Interestingly, this rare meeting comes courtesy of former US
Ambassador to Ethiopia, Irving Hicks, an African American, who is a
close confident of Ethio-Saudi billionaire, Mohammed Al Amoudi. In
fairness to Getachew, though he obviously disdains the prospect of a
regular meet with foreigners, he tries to compensate by giving
Yamamoto a 4-hour marathon audience.(Which was not enough to break
the ice between them, however. “Getachew will never be a close
contact,” Yamamoto informs Washington at the end of his report. And
with US’ embassy in Asmara cable to Washington about the need for
close contact with Eritrean Generals to encourage a coup against
Isaias Afewerki posted by WikiLeaks, this will no doubt comfort
Meles.)
Getachew speaks more like a politician, which he is, than a
professional spy master. “(The US) should brand the OLF and the ONLF as
terrorists, and should never meet with them,” he argues. “The
Ethiopian government would not meet with extremists in the US who bomb
abortion clinics,” he assures Yamamoto, a bit comically. “ The
Ambassador responded that there should be closer discussion between
Ethiopia and the US on this issue,” reports Yamamoto. (Don’t hold your
breath, Getachew.) All juicy, and nothing was omitted.

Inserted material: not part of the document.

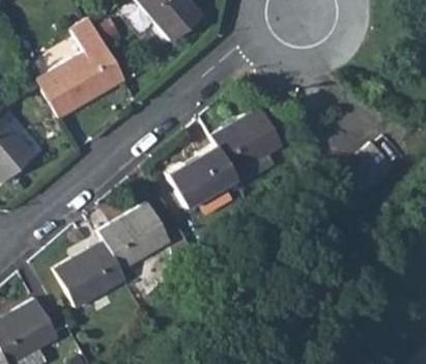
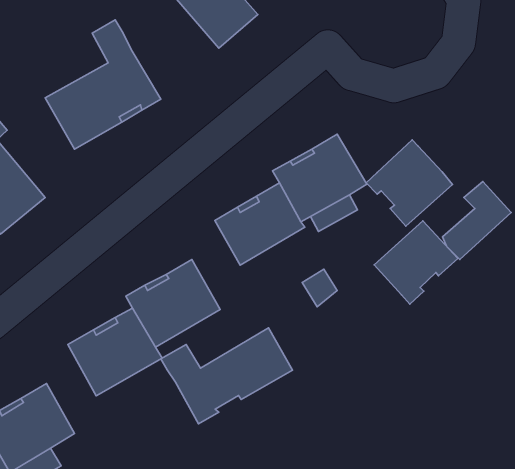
building: none -> [366,140,453,226]
building: none -> [374,221,458,304]
building: none -> [161,328,292,424]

So far, so
good.
But then come the details about Getachew’s misgivings about the VOA,
and everything after the first sentence is deleted. Where is room for
ambiguity here, ask many in the public. No State Department source
could even be remotely involved. Why then would WikiLeaks and the
papers agree to the excisions suggested by the State Department?
But worse is in store. A paragraph later, a paragraph in its
entirety, numbered 6, is missing. Number 7 is also partially cut.
Number 8, as was the case for 6, is deleted entirely. Fortunately, the
erasing stops here. The five subsequent paragraphs are there in their
entirety. But the take (most probably, no more than a political
analysis) of the security chief on Seye Abraha and Berhanu Nega are no
where to be found. They are inexplicably removed “from the public
domain.”
Would Manning and Assange, both now languishing in prison, approve of
censorship, when the safety of sources are clearly not endangered?
WikiLeaks and the papers have a lot of explaining to do.